TESTO FORNITO:
^^^^

Il primo distacco da Lecce fu quando, morto nel 1933 il nonno P. Marti, ed essendosi maturato da privatista nel 1934, Bodini si iscrisse all’università di Roma, ma dovette impiegarsi al R.A.C.I., l’attuale ACI. Fu mandato prima a Domodossola, quindi ad Asti e infine a Firenze, dove s’era trasferito come sede universitaria, e si laureò il 12 giugno 1940, con E. P. Lamanna, discutendo una tesi in filosofia: Teoria dell’incivilimento in G. D. Romagnosi.
Di questa breve permanenza fiorentina, dove, licenziatosi dal R.A.C.I., aveva insegnato lettere nel ginnasio inferiore di una scuola privata dei frati minori a Figline Valdarno, ci dà notizia Renato Aymone con la pubblicazione Firenze, scritto autobiografico inedito, nella monografia Vittorio Bodini-Poesia e poetica del Sud, Edisud, Salerno, 1980, pp. 148.

^^^^

ESERCIZIO 1: Nel testo su Bodini, indica in ordine le città in cui fu mandato come impiegato del R.A.C.I.
ESERCIZIO 2:
Rispondi alle domande sul testo su Bodini:
(a) Con quale docente si laureò Bodini?
(b) Qual era il titolo della sua tesi?
(c) Che cosa insegnò a Figline Valdarno?
ESERCIZIO 3: Prosegui il testo su Vittorio Bodini a partire dall'ultima frase riportata.
I record qui riportati non hanno alcun legame con il testo su Bodini.

DATI ESTRATTI:
^^^^

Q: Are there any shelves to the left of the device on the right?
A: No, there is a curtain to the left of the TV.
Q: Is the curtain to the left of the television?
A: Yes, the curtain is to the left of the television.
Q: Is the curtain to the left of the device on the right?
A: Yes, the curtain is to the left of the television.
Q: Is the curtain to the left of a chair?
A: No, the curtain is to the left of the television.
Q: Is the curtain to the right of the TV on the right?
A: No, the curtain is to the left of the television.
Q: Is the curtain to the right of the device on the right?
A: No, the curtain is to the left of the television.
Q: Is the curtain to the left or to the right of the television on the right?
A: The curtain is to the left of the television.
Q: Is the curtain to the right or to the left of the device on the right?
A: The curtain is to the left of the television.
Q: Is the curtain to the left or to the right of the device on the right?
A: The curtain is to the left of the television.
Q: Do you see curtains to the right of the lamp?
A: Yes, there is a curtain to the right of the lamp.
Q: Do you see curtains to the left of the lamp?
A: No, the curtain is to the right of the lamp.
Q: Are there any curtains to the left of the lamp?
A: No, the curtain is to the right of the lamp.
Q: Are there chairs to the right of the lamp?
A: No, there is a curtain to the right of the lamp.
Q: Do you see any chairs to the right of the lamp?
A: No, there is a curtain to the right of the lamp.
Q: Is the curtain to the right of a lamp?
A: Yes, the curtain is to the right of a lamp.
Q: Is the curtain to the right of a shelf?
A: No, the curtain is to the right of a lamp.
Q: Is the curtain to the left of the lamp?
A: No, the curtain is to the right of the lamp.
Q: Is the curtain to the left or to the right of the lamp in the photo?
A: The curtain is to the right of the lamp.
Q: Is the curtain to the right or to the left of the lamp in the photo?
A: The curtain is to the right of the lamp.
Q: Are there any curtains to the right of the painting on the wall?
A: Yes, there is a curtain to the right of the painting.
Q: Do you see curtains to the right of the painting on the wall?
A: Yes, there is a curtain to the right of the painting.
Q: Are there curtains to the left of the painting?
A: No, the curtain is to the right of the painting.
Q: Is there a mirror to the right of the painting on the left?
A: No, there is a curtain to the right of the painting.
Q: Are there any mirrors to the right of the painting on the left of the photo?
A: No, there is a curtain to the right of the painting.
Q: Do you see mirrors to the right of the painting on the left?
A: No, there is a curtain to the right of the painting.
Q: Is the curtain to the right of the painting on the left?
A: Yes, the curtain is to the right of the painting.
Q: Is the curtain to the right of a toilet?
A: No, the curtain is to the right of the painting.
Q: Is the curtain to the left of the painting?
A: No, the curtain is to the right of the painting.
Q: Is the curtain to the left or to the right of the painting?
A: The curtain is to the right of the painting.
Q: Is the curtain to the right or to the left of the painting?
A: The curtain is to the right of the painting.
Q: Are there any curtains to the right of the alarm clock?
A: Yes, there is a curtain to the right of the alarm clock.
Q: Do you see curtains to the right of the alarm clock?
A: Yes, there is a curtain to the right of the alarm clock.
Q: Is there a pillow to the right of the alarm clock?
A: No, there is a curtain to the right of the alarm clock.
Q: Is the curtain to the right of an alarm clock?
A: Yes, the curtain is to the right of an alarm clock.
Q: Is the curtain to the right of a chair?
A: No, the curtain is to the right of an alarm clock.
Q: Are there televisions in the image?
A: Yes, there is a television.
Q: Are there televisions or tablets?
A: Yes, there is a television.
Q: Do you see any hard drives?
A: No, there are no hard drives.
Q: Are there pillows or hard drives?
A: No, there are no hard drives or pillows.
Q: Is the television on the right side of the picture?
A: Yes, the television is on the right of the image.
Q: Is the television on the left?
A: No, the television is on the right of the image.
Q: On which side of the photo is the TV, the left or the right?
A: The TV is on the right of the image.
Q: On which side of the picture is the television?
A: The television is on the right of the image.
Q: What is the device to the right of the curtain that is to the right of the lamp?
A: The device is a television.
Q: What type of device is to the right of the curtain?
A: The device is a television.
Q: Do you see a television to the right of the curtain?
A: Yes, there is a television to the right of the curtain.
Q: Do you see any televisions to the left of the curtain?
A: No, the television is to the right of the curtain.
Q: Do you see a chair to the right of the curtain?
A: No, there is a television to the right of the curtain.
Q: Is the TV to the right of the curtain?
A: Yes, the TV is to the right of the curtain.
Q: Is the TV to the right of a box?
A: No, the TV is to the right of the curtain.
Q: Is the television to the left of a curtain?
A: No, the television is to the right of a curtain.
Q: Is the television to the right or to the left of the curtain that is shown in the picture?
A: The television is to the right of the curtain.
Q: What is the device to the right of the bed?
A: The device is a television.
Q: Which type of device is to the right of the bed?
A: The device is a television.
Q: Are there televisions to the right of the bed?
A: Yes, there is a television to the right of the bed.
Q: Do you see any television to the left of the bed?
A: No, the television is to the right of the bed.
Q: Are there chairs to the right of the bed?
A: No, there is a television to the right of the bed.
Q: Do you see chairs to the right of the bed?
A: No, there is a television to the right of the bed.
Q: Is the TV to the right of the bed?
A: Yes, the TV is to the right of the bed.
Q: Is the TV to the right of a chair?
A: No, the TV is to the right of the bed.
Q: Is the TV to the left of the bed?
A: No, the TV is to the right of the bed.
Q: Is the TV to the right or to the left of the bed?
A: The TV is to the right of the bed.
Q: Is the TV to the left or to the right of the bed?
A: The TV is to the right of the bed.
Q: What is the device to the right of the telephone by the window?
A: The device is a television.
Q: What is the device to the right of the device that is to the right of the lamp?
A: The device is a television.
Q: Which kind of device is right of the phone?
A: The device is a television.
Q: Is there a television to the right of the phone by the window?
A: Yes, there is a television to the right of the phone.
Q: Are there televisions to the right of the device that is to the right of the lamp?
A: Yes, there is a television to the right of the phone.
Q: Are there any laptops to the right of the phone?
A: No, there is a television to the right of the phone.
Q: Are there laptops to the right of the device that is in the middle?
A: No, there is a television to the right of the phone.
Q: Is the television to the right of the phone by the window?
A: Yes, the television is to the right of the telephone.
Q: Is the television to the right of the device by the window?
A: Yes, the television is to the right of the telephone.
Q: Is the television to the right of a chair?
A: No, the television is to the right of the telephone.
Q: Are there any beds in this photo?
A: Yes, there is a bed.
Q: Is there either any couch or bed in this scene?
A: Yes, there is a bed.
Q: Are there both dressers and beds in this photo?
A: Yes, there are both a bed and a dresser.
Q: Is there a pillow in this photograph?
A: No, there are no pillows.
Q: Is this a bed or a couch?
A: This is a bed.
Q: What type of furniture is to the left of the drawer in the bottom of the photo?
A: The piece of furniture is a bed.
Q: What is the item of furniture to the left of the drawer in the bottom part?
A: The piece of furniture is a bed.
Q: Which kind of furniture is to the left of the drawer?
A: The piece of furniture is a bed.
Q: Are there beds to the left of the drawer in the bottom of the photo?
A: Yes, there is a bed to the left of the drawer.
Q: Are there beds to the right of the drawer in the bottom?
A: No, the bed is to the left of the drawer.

^^^^

SOLUZIONE 1: Domodossola, Asti, Firenze.

SOLUZIONE 2:
(a) Con E. P. Lamanna.
(b) Teoria dell'incivilimento in G. D. Romagnosi.
(c) Lettere nel ginnasio inferiore di una scuola privata dei frati minori.

SOLUZIONE 3:
Non si tratta di uno scritto rifinito e disteso; sono appunti che consentono, tuttavia, di essere informati sull’apprendistato ermetico in una stagione in cui l’ermetismo fiorentino stava accumulando i rappresentanti che trovavano attrazione nella presenza di Eugenio Montale, trasferito da Genova dal ‘27, che aveva pubblicato proprio l’anno prima Le occasioni e teneva banco alle “Giubbe Rosse”. In quell’atmosfera, Bodini esordì come ermetico su “Letteratura” di A. Bonsanti; fu una conversione e una “depurazione” dal futurismo. Dopo avere sentito la dichiarazione di guerra, ritornò a Lecce, perché a Firenze, si legge in Aymone, «era difficilissimo avere una supplenza».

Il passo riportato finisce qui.